- Aghlan Location within Iran
- Coordinates: 36°17′22″N 45°25′45″E﻿ / ﻿36.28944°N 45.42917°E
- Country: Iran
- Province: West Azerbaijan
- County: Mirabad
- District: Zab
- Rural District: Melkari-ye Gharbi

Population (2016)
- • Total: 307
- Time zone: UTC+3:30 (IRST)

= Aghlan =

Village in West Azerbaijan province, Iran

Aghlan (اغلان) (Note: Also romanized as Āghlān) is a village in, and the capital of, Melkari-ye Gharbi Rural District (Note: Formerly Melkari Rural District) in Zab District of Mirabad County, West Azerbaijan province, Iran. The previous capital of the rural district was the village of Nalas, now a city.

==Demographics==
===Population===
At the time of the 2006 National Census, the village's population was 519 in 93 households, when it was in Melkari Rural District (Note: Renamed Melkari-ye Gharbi Rural District) of Vazineh District (Note: Renamed the Central District of Mirabad County) in Sardasht County.
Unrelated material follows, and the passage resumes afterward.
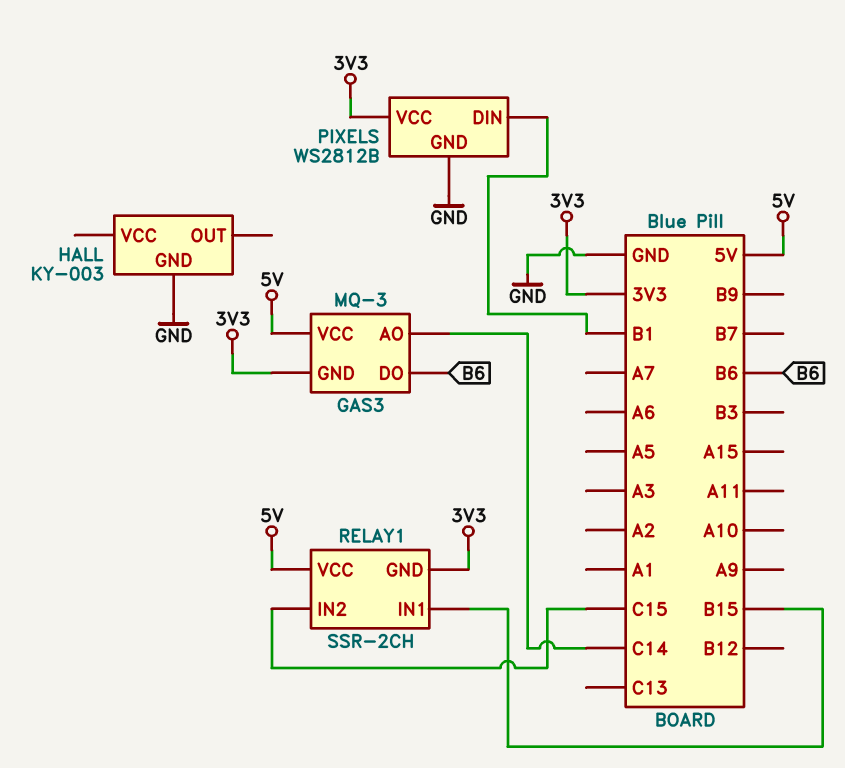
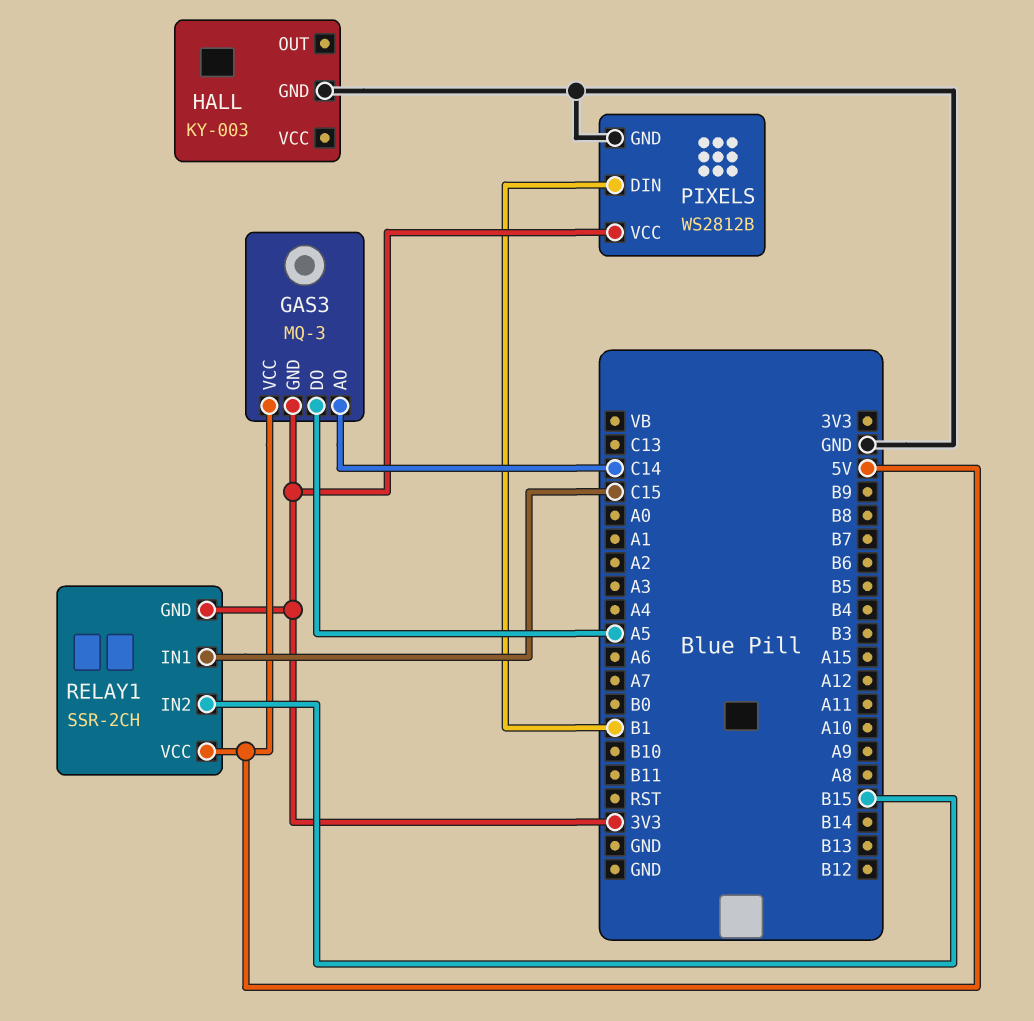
GAS3 pin DO: B6 -> A5
RELAY1 pin IN1: B15 -> C15
RELAY1 pin IN2: C15 -> B15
The following census in 2011 counted 399 people in 95 households. The 2016 census measured the population of the village as 307 people in 80 households.

In 2022, the district was separated from the county in the establishment of Mirabad County and renamed the Central District. The rural district was transferred to the new Zab District and renamed Melkari-ye Gharbi Rural District.